Su trabajo implicó corregir, aclarar, desmentir y sobre todo recordar. ¿Recordar qué? Que la revista bogotana fue el producto de una inquietud que tuvo antecedentes literarios y políticos en actividades realizadas años antes por Hernando Téllez, Eduardo Zalamea Borda, Jorge Zalamea, Héctor Rojas Herazo, Alvaro Mutis y los miembros del Grupo de Barranquilla. No hay que extenderse al respecto, porque el mayor aporte del franchute que detestaba el frío de los improvisadores ha sido el de poner sobre el tapete, en su artículo, un hecho tan significativo como fue la celebración en 1949 del Congreso de Intelectuales Nuevos, realizado cuando ya se había desatado la violencia política concebida por la extrema derecha como el preludio de la Colombia falangista que vislumbraba el entonces candidato a presidente Laureano Gómez, reconocido mentor intelectual de las capillas álvarouribistas de la hora actual.

¿Quién antes de Jacques Guard había acometido el estudio de este acontecimiento cultural y político?

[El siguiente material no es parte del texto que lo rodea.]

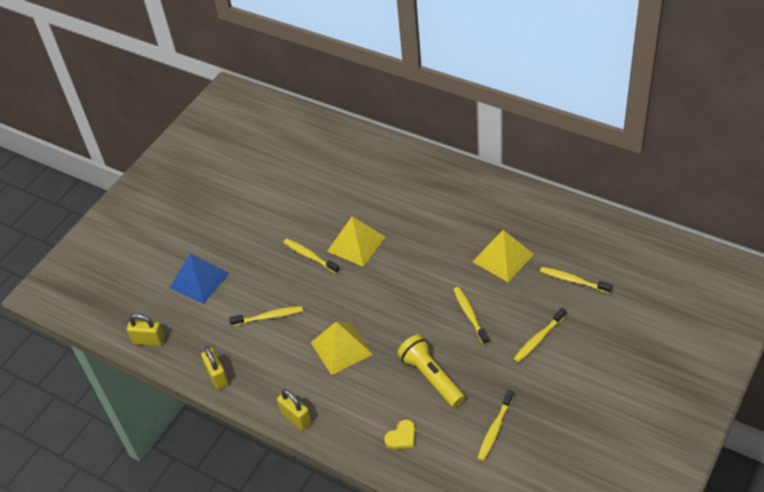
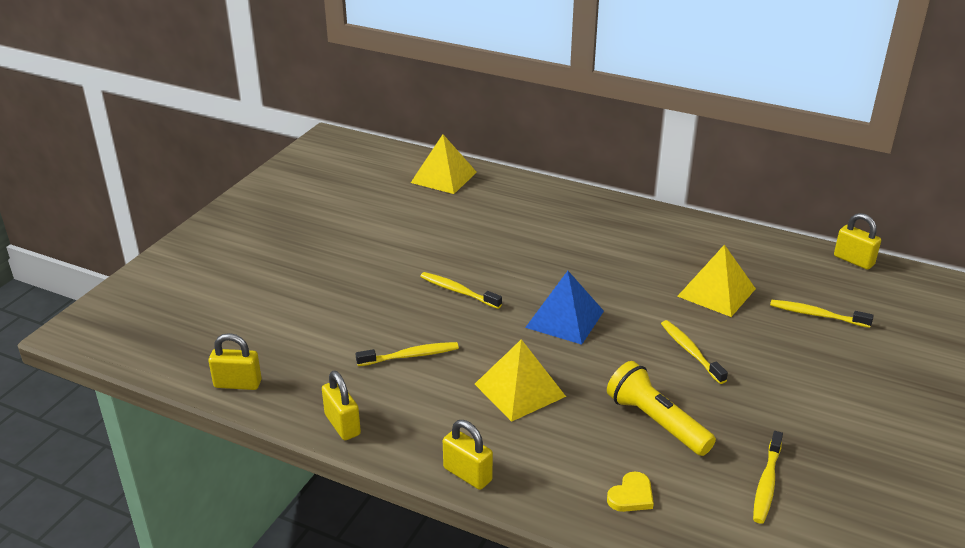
camera: 10 degrees left, 15 degrees down
blue pyramid [170,254,229,304] -> blue pyramid moved to [525,271,604,345]
yellow pyramid [327,217,386,267] -> yellow pyramid moved to [411,134,477,194]
yellow toothbrush [513,308,566,363] -> none
none -> yellow padlock [834,213,881,270]

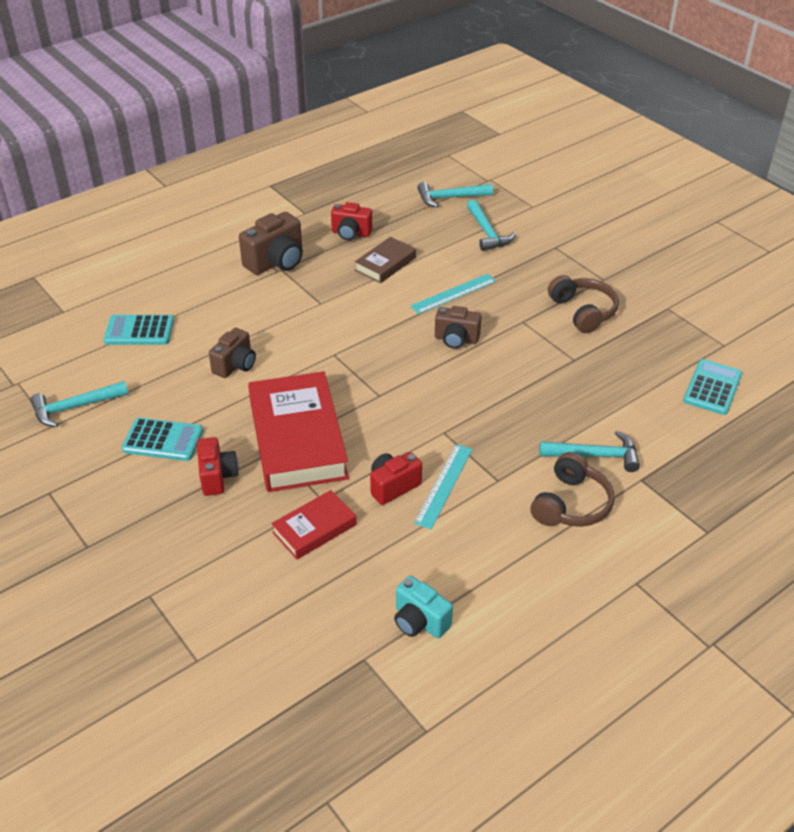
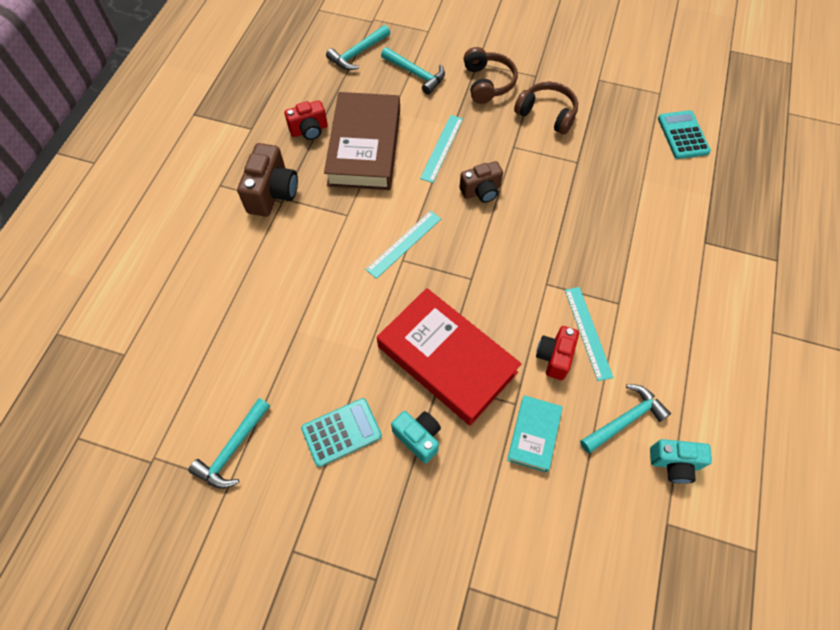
camera: 35 degrees left, 20 degrees up
turquoise calculator [103,315,174,345] -> none
red camera [197,437,239,496] -> turquoise camera [391,411,441,463]
brown camera [209,328,256,378] -> none
red book [271,490,356,560] -> turquoise book [507,395,563,473]
brown book [355,237,416,283] -> brown book [324,92,400,190], size x1.96
brown headphones [530,452,615,527] -> brown headphones moved to [464,47,518,104]
turquoise hammer [539,431,640,472] -> turquoise hammer moved to [580,384,671,453]
none -> turquoise ruler [366,211,441,279]

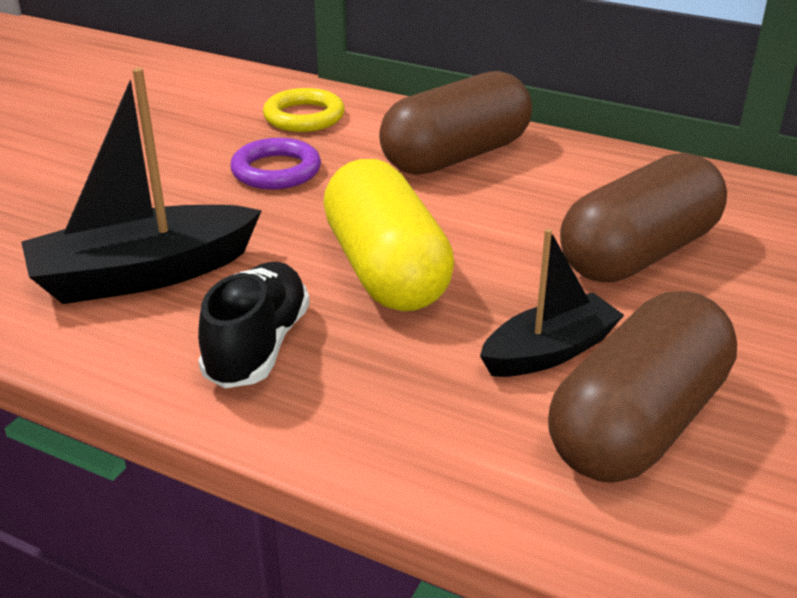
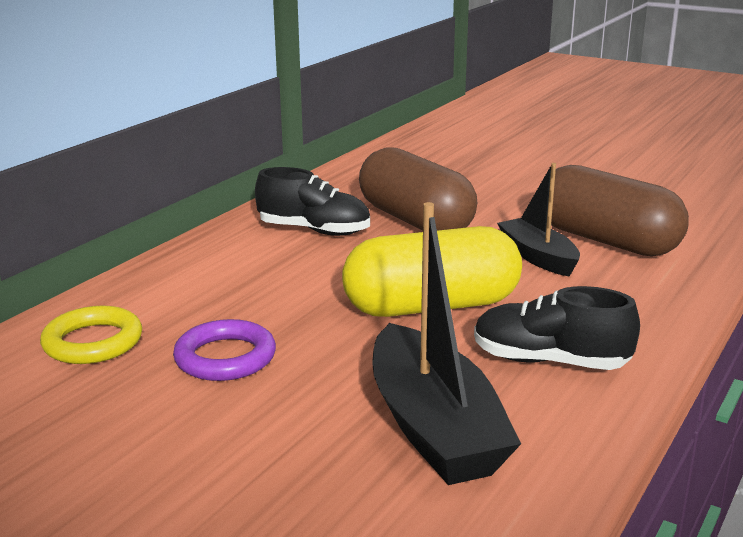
camera: 85 degrees left, 10 degrees down
brown capsule [379,71,532,175] -> none
none -> black shoe [255,167,370,236]

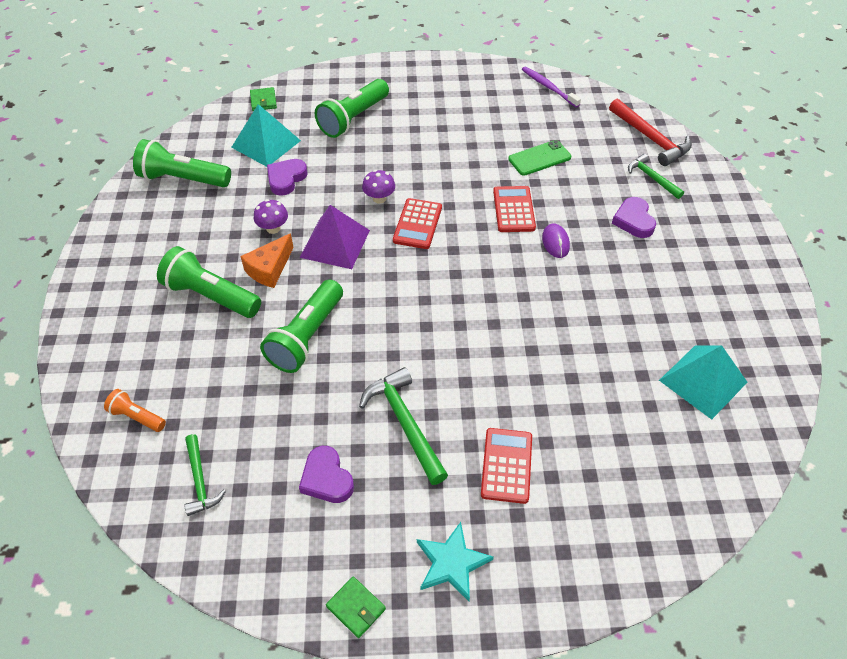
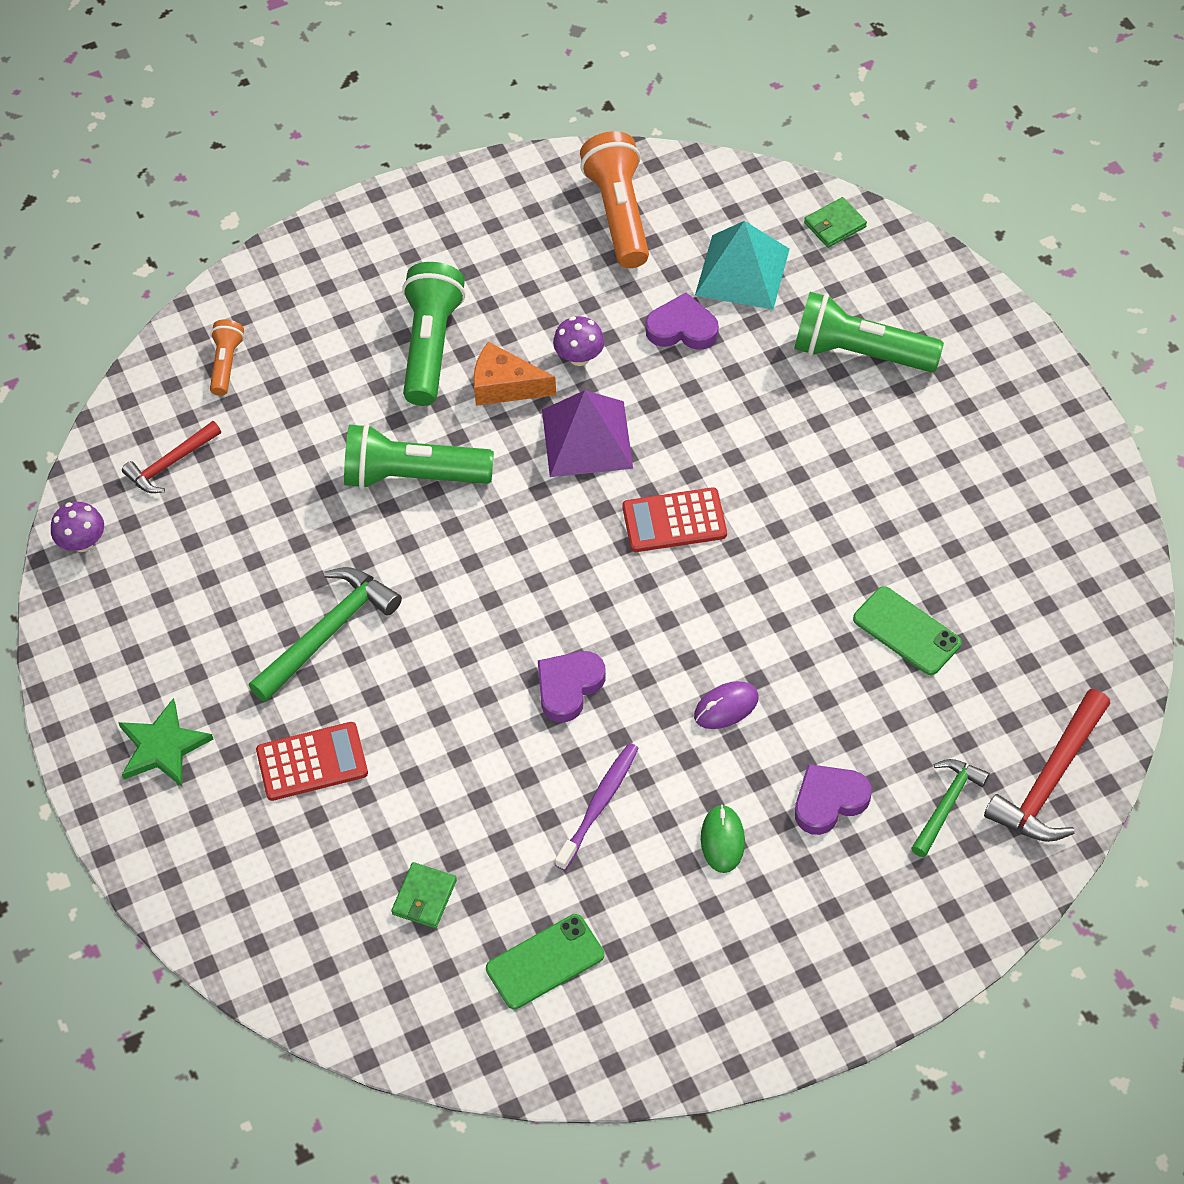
camera: 70 degrees right, 5 degrees up
green flashlight [133,139,231,187] -> orange flashlight [580,131,649,268]
green hammer [184,434,226,516] -> red hammer [122,421,221,493]
purple heart [299,446,354,503] -> purple heart moved to [538,651,606,722]
green wallet [326,577,386,638] -> green wallet moved to [391,862,457,928]
purple mushroom [362,170,395,204] -> purple mushroom moved to [51,502,104,552]
turquoise star [417,522,494,601] -> green star [118,698,213,787]
red calculator [493,186,536,232] -> none
purple toothbrush [522,67,581,108] -> purple toothbrush moved to [555,743,639,871]
turquoise pyramid [659,345,747,420] -> green phone [486,914,604,1009]
none -> green mouse [701,804,745,873]

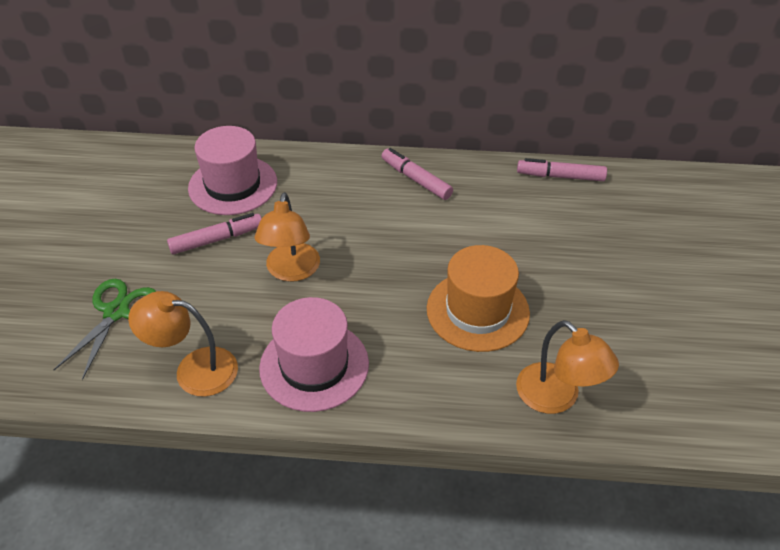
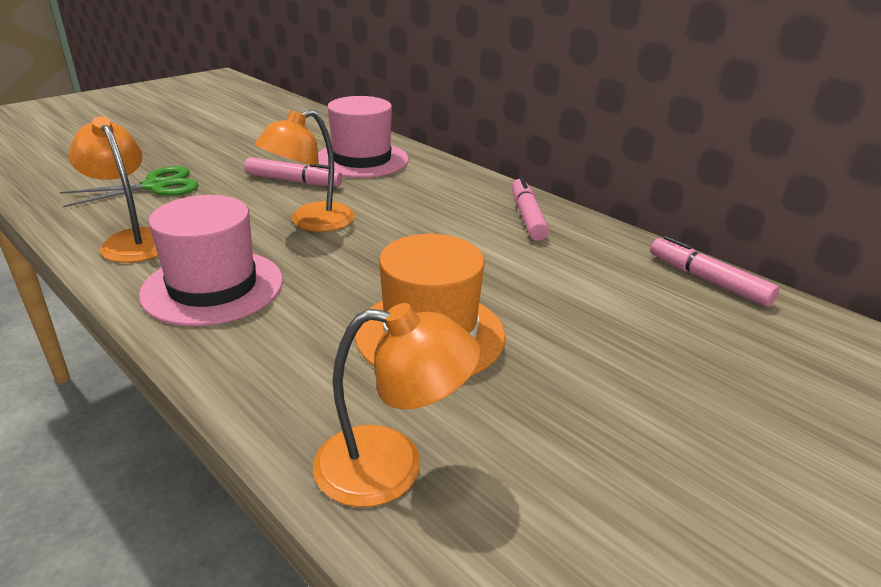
camera: 40 degrees right, 15 degrees down
orange lamp [516,320,619,414] -> orange lamp turned 90 degrees counterclockwise [313,303,481,507]

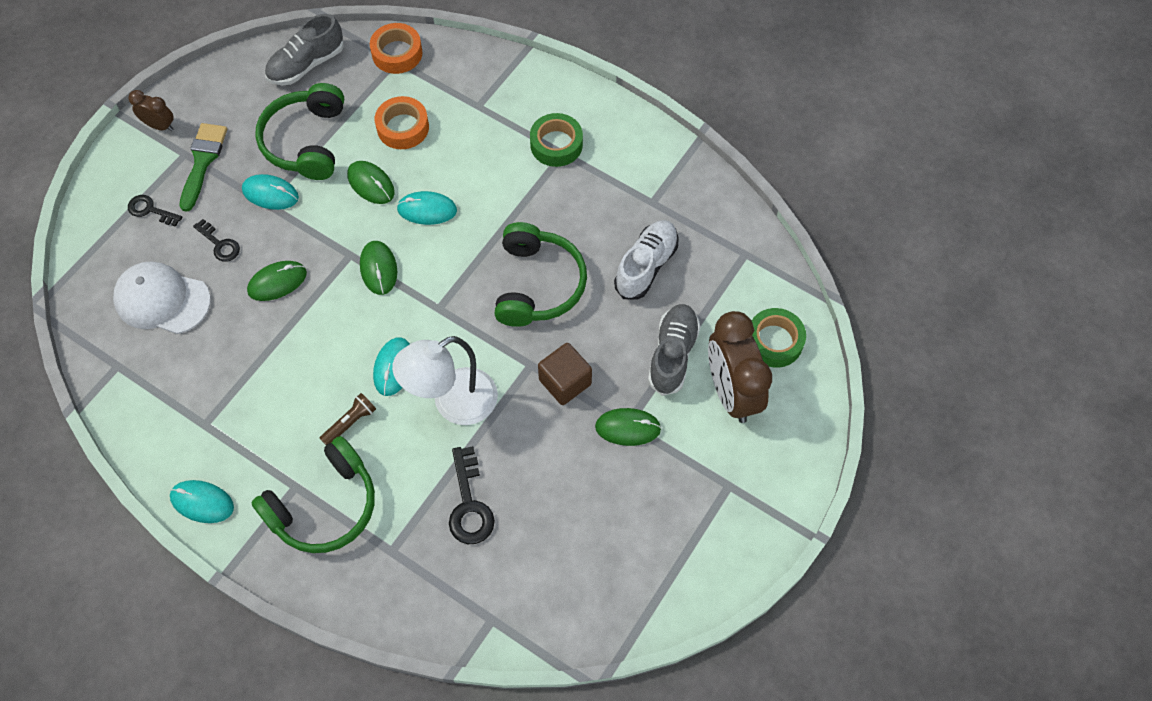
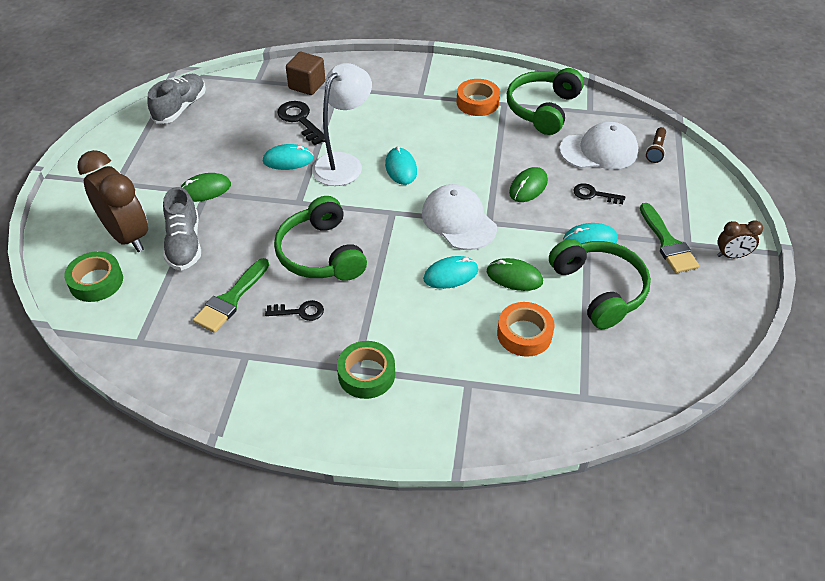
camera: 155 degrees right, 15 degrees down
black key [128,195,182,227] -> black key moved to [265,300,324,321]
turquoise mouse [170,480,234,523] -> turquoise mouse moved to [263,144,314,170]
green headphones [251,436,375,553] -> green headphones moved to [507,68,584,135]
grey shoe [265,14,344,85] -> grey shoe moved to [147,74,206,124]
brown flashlight [319,393,376,445] -> brown flashlight moved to [646,127,666,163]
green mouse [360,241,397,295] -> white cap [422,184,497,250]
orange tape [370,23,423,74] -> orange tape moved to [457,79,500,116]
brown cube [538,343,592,405] -> brown cube moved to [286,52,325,95]
white shoe [614,220,678,300] -> green brush [193,258,269,333]

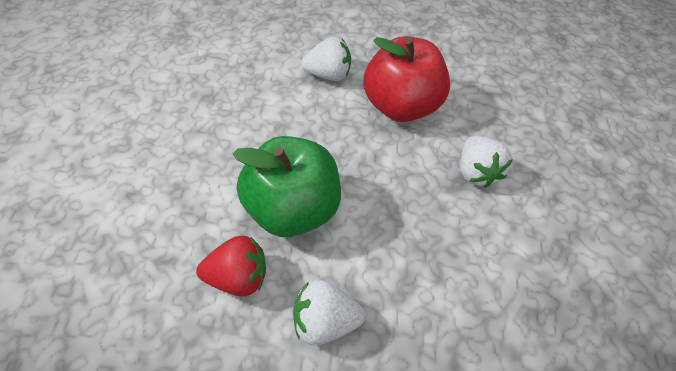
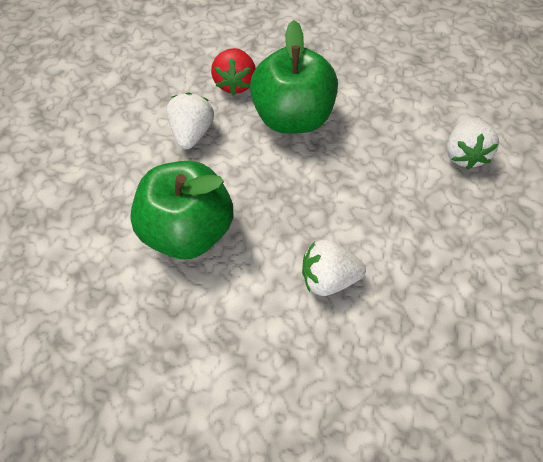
camera: 100 degrees right, 5 degrees up
red apple [363,36,450,122] -> none
none -> green apple [130,161,233,259]

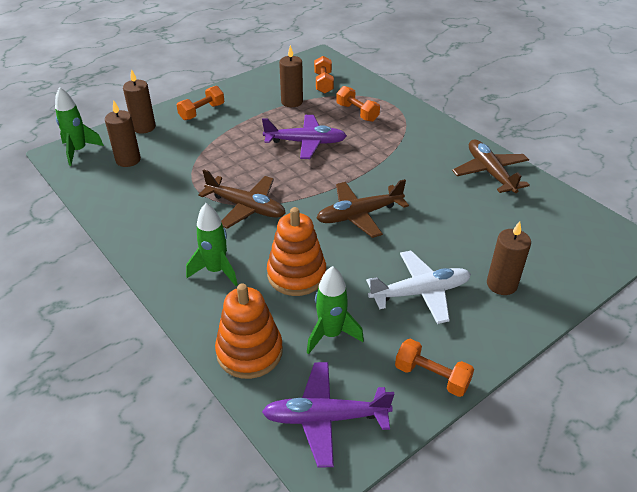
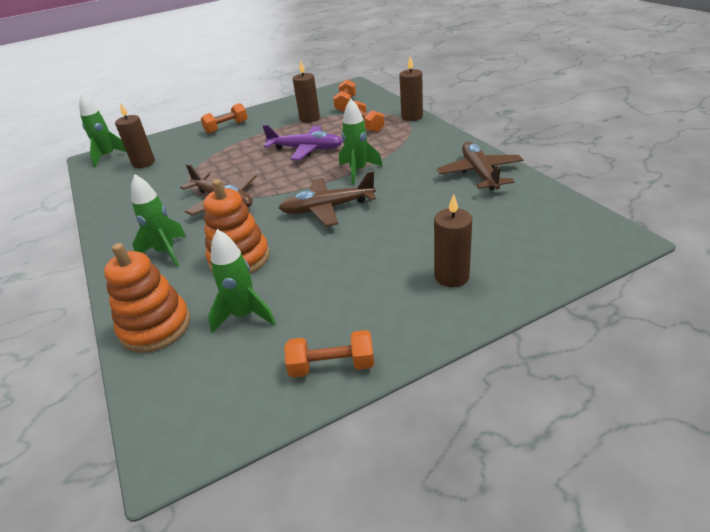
camera: 15 degrees right, 5 degrees down
brown candle [123,69,156,134] -> brown candle moved to [399,56,423,121]
purple plane [262,362,394,468] -> none
white plane [366,251,471,324] -> none
orange dumbbell [395,339,474,397] -> orange dumbbell turned 45 degrees counterclockwise [284,330,374,378]
none -> green rocket [339,99,382,184]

En lo que me concierne debo reconocer que lo ignoramos todos los autores del catálogo Arte y violenáa en Colombia desde 1948 (Museo de Arte Moderno de Bogotá, 1999), en el que tuve la responsabilidad de reunir y editar estudios sobre el tema de la violencia política en la novela, la poesía, el cuento, el teatro, el cine y las artes en general. A manera de reconocimiento por el trabajo monumental que nos ha dejado Jacques Gilard, me parece oportuno y decente admitir humildemente que hay una gran diferencia entre un investigador de talla como él y nosotros, los aún aprendices que aspiramos buenamente a serlo.